Friends of the Atglen Susquehanna Trail (FAST) formed in 1990 and incorporated in 1993 to preserve the Enola Low Grade Line as a recreational resource for the region. At the time of FAST's inception, none of the municipalities or the county were interested in taking over the line, reportedly because of potential liability. FAST's efforts to acquire the line, generate local support, and raise funds, including state historic preservation and recreation grants, were meeting with success until recently, when a number of local municipalities through the line runs sought to acquire ownership. In the plan now under consideration by the Public Utility Commission (PUC) for dispersal of ownership among the various municipalities, eight bridges including five stone-arch spans would be demolished. Demolition of the bridges would not only destroy significant historic resources, but would also destroy the uninterrupted character of a significant linear engineering resource. FAST, in conjunction with the Historic Preservation Trust of Lancaster County, are calling for review of the impact of the plan on historic resources and character of the line before takeover by the municipalities is considered.

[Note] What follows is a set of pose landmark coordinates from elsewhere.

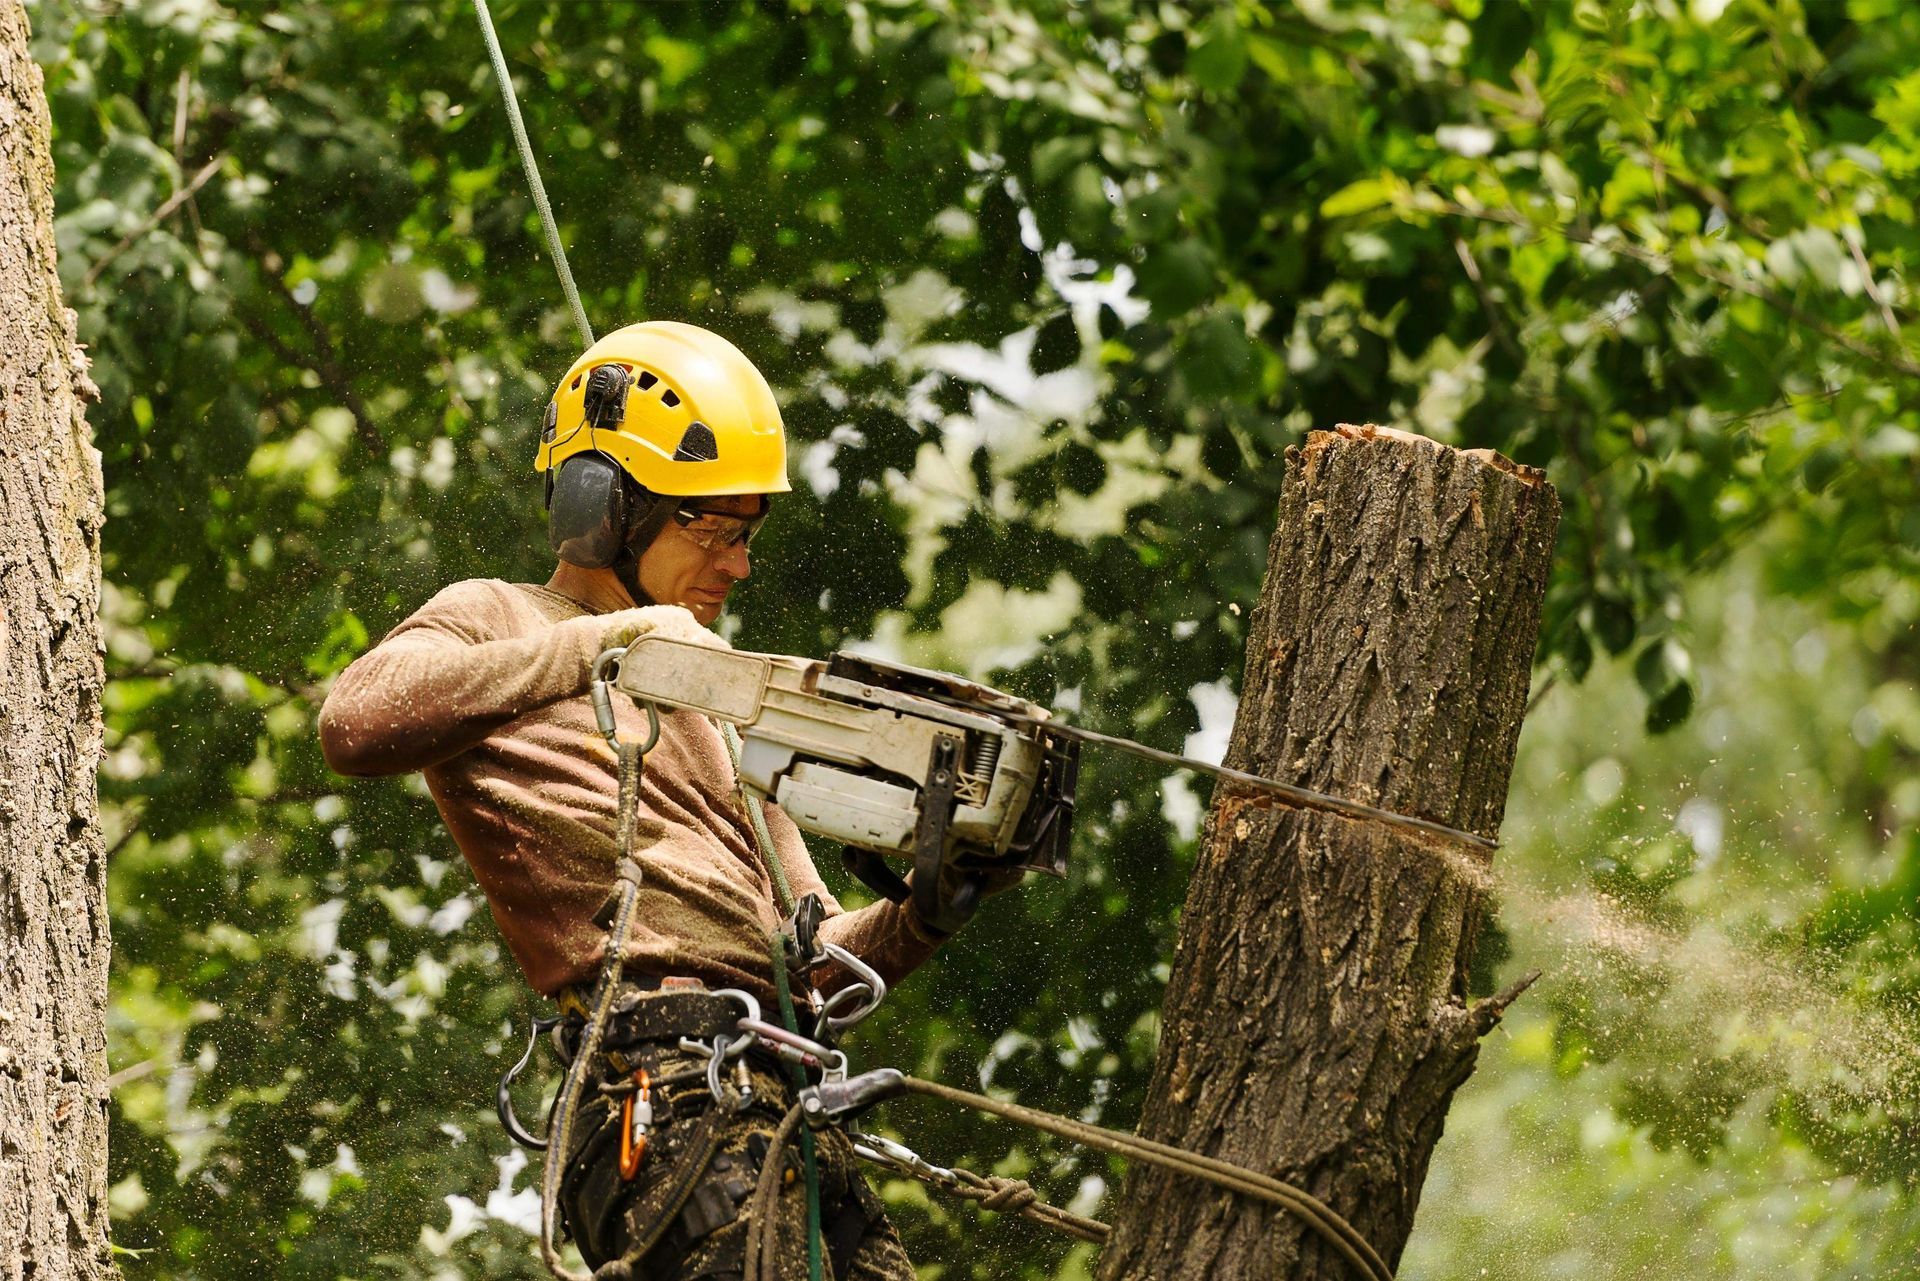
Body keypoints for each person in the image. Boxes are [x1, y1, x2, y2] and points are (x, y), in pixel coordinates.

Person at [318, 321, 964, 1280]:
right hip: (662, 1089)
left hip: (775, 1096)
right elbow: (355, 721)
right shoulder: (499, 618)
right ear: (605, 507)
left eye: (749, 534)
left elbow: (814, 960)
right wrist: (613, 641)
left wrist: (931, 905)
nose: (739, 565)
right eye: (716, 529)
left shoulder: (717, 705)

Takeover by the individual municipalities, most of which have shown little or no interest in the trail concept, is seen by FAST and the Historic Preservation Trust as the end of the historic rail line unless an agreement can be reached that compels the communities to cooperate in developing the trail. Recently, Lancaster County Commissioners have voiced their support for the trail; their support is seen as critical to bringing municipalities together on the issue. At this writing, negotiations among the parties continue.